In this blog I've mostly focused on the dregs of the PR business, mostly in the employ of Overstock.com's "campaign of menace" against analysts and the media -- such as house stalker Judd Bagley, whose nauseating activities in the realm of pretexting and astroturfing are so much off the charts that CEO Patrick Byrne has taken him off the corporate payroll and now pays his salary directly. Byrne's latest PR operative is the loony former CJR Online editor Mark Mitchell. These are more street thugs than PR people, however, so I'm not sure it's even fair (to the PR industry) to call them PR people.

Which brings me back to McClellan, who had a fairly good reputation in the business, and was popular with the media. He was also a bald-faced liar. The Times observes:

Mr. McClellan also knew that the White House’s handling of Hurricane Katrina was a disaster. No doubt he misspoke when he sneeringly accused those who questioned the administration’s serial failures of playing a partisan “blame game.”
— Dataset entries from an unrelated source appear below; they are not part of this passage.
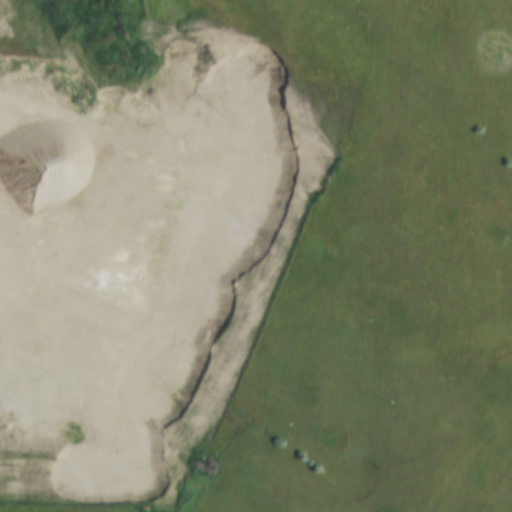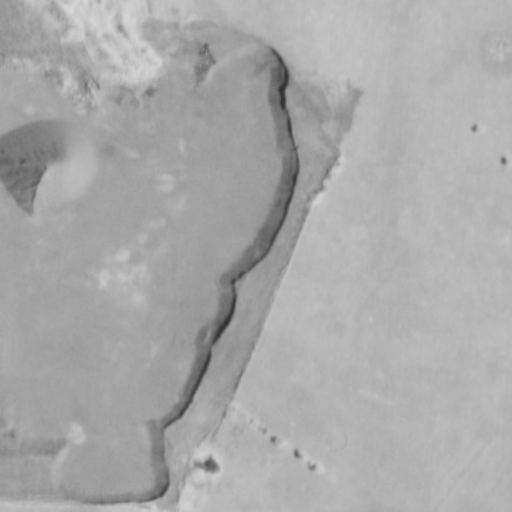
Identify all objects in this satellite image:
quarry: (73, 128)
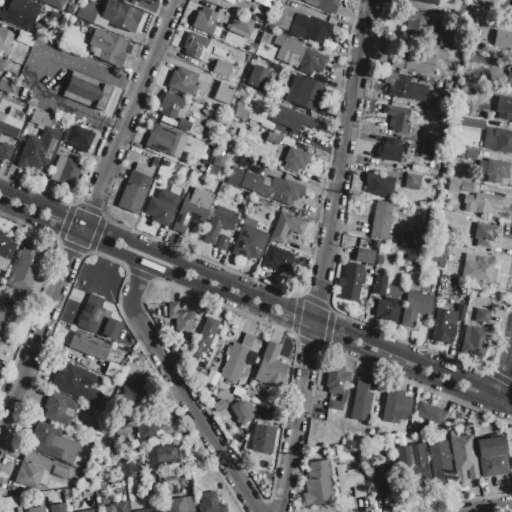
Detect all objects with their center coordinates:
building: (121, 0)
building: (141, 0)
building: (142, 0)
building: (227, 0)
building: (425, 1)
building: (426, 1)
building: (52, 2)
building: (51, 3)
building: (322, 4)
building: (322, 5)
building: (68, 8)
building: (18, 12)
building: (510, 12)
building: (19, 13)
building: (109, 14)
building: (85, 15)
building: (117, 15)
building: (203, 19)
building: (203, 20)
building: (412, 20)
building: (62, 21)
building: (281, 21)
building: (413, 22)
building: (240, 23)
building: (241, 23)
building: (307, 27)
building: (309, 27)
building: (24, 37)
building: (502, 38)
building: (4, 40)
building: (444, 40)
building: (509, 40)
building: (4, 42)
building: (194, 44)
building: (106, 46)
building: (195, 46)
building: (107, 47)
building: (264, 47)
building: (297, 54)
building: (299, 56)
building: (0, 59)
building: (413, 61)
building: (1, 63)
road: (28, 67)
building: (221, 68)
building: (256, 76)
building: (257, 76)
building: (508, 76)
building: (509, 77)
building: (181, 80)
building: (187, 80)
parking lot: (63, 81)
building: (6, 85)
building: (403, 86)
building: (401, 89)
building: (86, 90)
building: (469, 91)
building: (302, 92)
building: (304, 92)
building: (208, 100)
building: (168, 104)
building: (256, 104)
building: (169, 105)
building: (503, 107)
building: (503, 107)
building: (246, 115)
building: (290, 117)
building: (290, 117)
building: (396, 117)
building: (397, 117)
building: (41, 119)
building: (470, 122)
building: (183, 125)
building: (7, 131)
building: (7, 132)
building: (77, 137)
building: (272, 137)
road: (103, 139)
building: (163, 139)
building: (496, 139)
building: (164, 140)
building: (498, 140)
building: (37, 142)
building: (207, 148)
building: (37, 149)
building: (387, 149)
building: (388, 149)
building: (426, 149)
building: (469, 154)
building: (70, 156)
building: (293, 159)
building: (294, 159)
building: (148, 160)
building: (218, 160)
building: (492, 169)
building: (493, 169)
building: (63, 170)
building: (410, 180)
building: (411, 181)
building: (262, 184)
building: (377, 184)
building: (378, 184)
building: (266, 185)
building: (458, 186)
building: (132, 191)
building: (133, 192)
building: (473, 196)
building: (478, 202)
building: (162, 204)
building: (159, 206)
building: (191, 208)
building: (192, 209)
road: (88, 217)
building: (379, 218)
building: (380, 219)
building: (218, 223)
building: (218, 226)
building: (284, 226)
building: (285, 226)
road: (47, 233)
building: (483, 234)
building: (484, 234)
building: (247, 239)
building: (248, 239)
building: (221, 242)
building: (407, 242)
building: (4, 249)
building: (5, 249)
road: (89, 251)
road: (98, 253)
building: (435, 253)
building: (362, 254)
building: (364, 255)
building: (438, 255)
road: (326, 256)
building: (275, 258)
building: (276, 258)
building: (24, 266)
building: (25, 267)
building: (476, 268)
building: (477, 269)
road: (231, 270)
road: (141, 273)
building: (349, 281)
building: (350, 282)
building: (0, 288)
road: (256, 293)
road: (328, 293)
road: (133, 298)
building: (384, 298)
building: (385, 298)
building: (413, 306)
building: (414, 307)
road: (233, 308)
road: (255, 311)
building: (3, 313)
building: (3, 314)
building: (96, 318)
building: (97, 318)
building: (178, 318)
building: (179, 319)
building: (446, 323)
building: (443, 324)
building: (473, 331)
building: (474, 333)
building: (204, 335)
building: (0, 337)
building: (1, 338)
building: (87, 345)
building: (88, 346)
road: (323, 348)
building: (235, 358)
building: (235, 358)
building: (268, 365)
building: (269, 367)
road: (499, 377)
road: (403, 378)
building: (335, 379)
building: (336, 379)
road: (507, 381)
building: (74, 382)
building: (75, 382)
building: (238, 391)
building: (130, 392)
building: (130, 395)
building: (359, 399)
building: (221, 400)
building: (334, 405)
building: (394, 405)
building: (395, 406)
building: (359, 407)
building: (57, 408)
building: (58, 409)
building: (241, 409)
building: (242, 411)
building: (428, 412)
building: (428, 412)
road: (199, 421)
building: (146, 425)
building: (147, 427)
building: (261, 438)
building: (262, 438)
building: (51, 442)
building: (52, 442)
building: (161, 452)
building: (159, 455)
building: (462, 455)
building: (490, 455)
building: (491, 456)
building: (462, 457)
building: (412, 459)
building: (437, 459)
building: (437, 460)
building: (411, 462)
building: (127, 466)
building: (128, 466)
building: (32, 469)
building: (32, 470)
building: (59, 472)
building: (169, 477)
building: (383, 478)
building: (348, 480)
building: (349, 480)
building: (376, 481)
building: (317, 482)
building: (318, 483)
building: (6, 502)
building: (208, 502)
building: (6, 503)
building: (209, 503)
building: (179, 504)
building: (180, 504)
building: (56, 507)
building: (56, 507)
building: (114, 507)
building: (115, 507)
building: (34, 508)
building: (35, 509)
building: (146, 509)
building: (83, 510)
road: (499, 510)
building: (88, 511)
The president’s retired mouthpiece now admits that it wasn’t true when he said that Karl Rove and I. Lewis Libby Jr. were not involved in leaking the identity of a C.I.A. operative, Valerie Wilson. But he blames Mr. Rove, Mr. Libby and “possibly” Vice President Dick Cheney for deceiving him. He says they also lied to the president.

The PR code of ethics includes the following:

HONESTY

We adhere to the highest standards of accuracy and truth in advancing the interests of those we represent and in communicating with the public.

I realize that violating the PR ethics code is spitting on the sidewalk compared to the felonies of lying to the American people about Iraq and Katrina. But it seems to me that the PR profession, if it wants to take this code of ethics seriously, needs to take a stand in a high-visibility case like this.